#### [EXTRACTED TEXT]
Introducing escaping to ascii for all log messages seems like it'd be
incredibly invasive, and would remove a lot of worthwhile information. Nor
does it really address the whole scope - consider e.g. the truncation in this
patch, that can't be done correctly by the time send_message_to_server_log()
is reached - just chopping in the middle of a multi-byte string would have
made the string invalidly encoded. And we can't perform encoding conversion
from client data until we've gone further into the authentication process, I
think.

Always escaping ANSI escape codes (or rather the non-printable ascii range) is
more convincing. Then we'd just need to make sure that client controlled data
is properly encoded before handing it over to other parts of the system.

I can see a point in a log_encoding GUC at some point, but it seems a bit
separate from the discussion here.

Greetings,

Andres Freund



Re: [PATCH] Log details for client certificate failures

From
Tom Lane
Date:
Andres Freund <andres@anarazel.de> writes:
> We already have pg_clean_ascii() and use it for application_name, fwiw.

Yeah, we should just use that.  If anyone wants to upgrade the situation
for non-ASCII data later, fixing it for all of these cases at once would
be appropriate.

            regards, tom lane



Re: [PATCH] Log details for client certificate failures

From
Jacob Champion
Date:
On 7/15/22 14:19, Andres Freund wrote:
> On 2022-07-15 14:01:53 -0700, Jacob Champion wrote:
>> On 7/15/22 13:35, Andres Freund wrote:
>>> I don't know, but I don't think not caring at all is a good
>>> option. Particularly for unauthenticated data I'd say that escaping everything
>>> but printable ascii chars is a sensible approach.
>>
>> It'll also be painful for anyone whose infrastructure isn't in a Latin
>> character set... Maybe that's worth the tradeoff for a v1.
> 
> I don't think it's a huge issue, or really avoidable, pre-authentication.

#### [TASK DETAILS]
Condense the paragraph of the certificate-logging thread that begins "Introducing escaping to ascii" into a short bulleted list that keeps its main points. The listing has no role in this work.

#### [COLLECTED MATERIAL]
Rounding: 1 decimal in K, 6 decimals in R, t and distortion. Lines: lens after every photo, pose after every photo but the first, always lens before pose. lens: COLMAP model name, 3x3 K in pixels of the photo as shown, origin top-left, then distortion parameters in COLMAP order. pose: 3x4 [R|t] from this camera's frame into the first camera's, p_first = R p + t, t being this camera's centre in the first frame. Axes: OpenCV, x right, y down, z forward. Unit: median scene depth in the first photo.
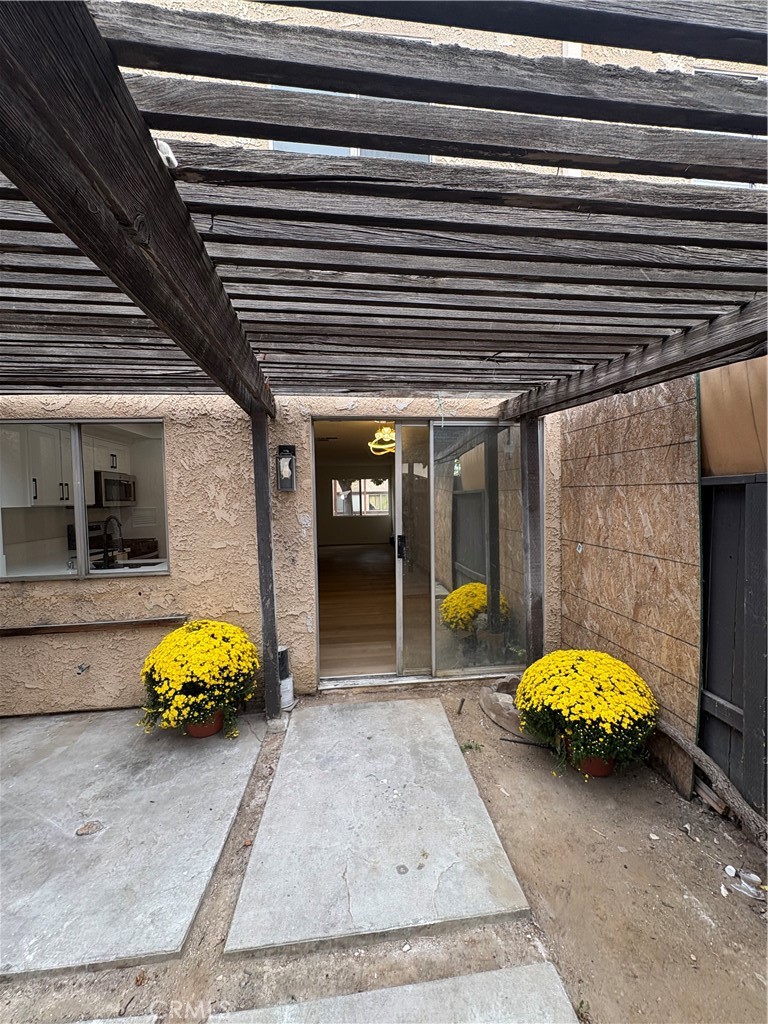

#### [PROBLEM SOLUTION]
- Escaping every log message to ASCII would be very invasive and would discard much useful information.
- It would also fail to cover the whole problem. For example, the patch's truncation cannot be done correctly once send_message_to_server_log() is reached, because cutting a multi-byte string in the middle would leave it invalidly encoded.
- Encoding conversion of client data probably cannot be performed until later in the authentication process.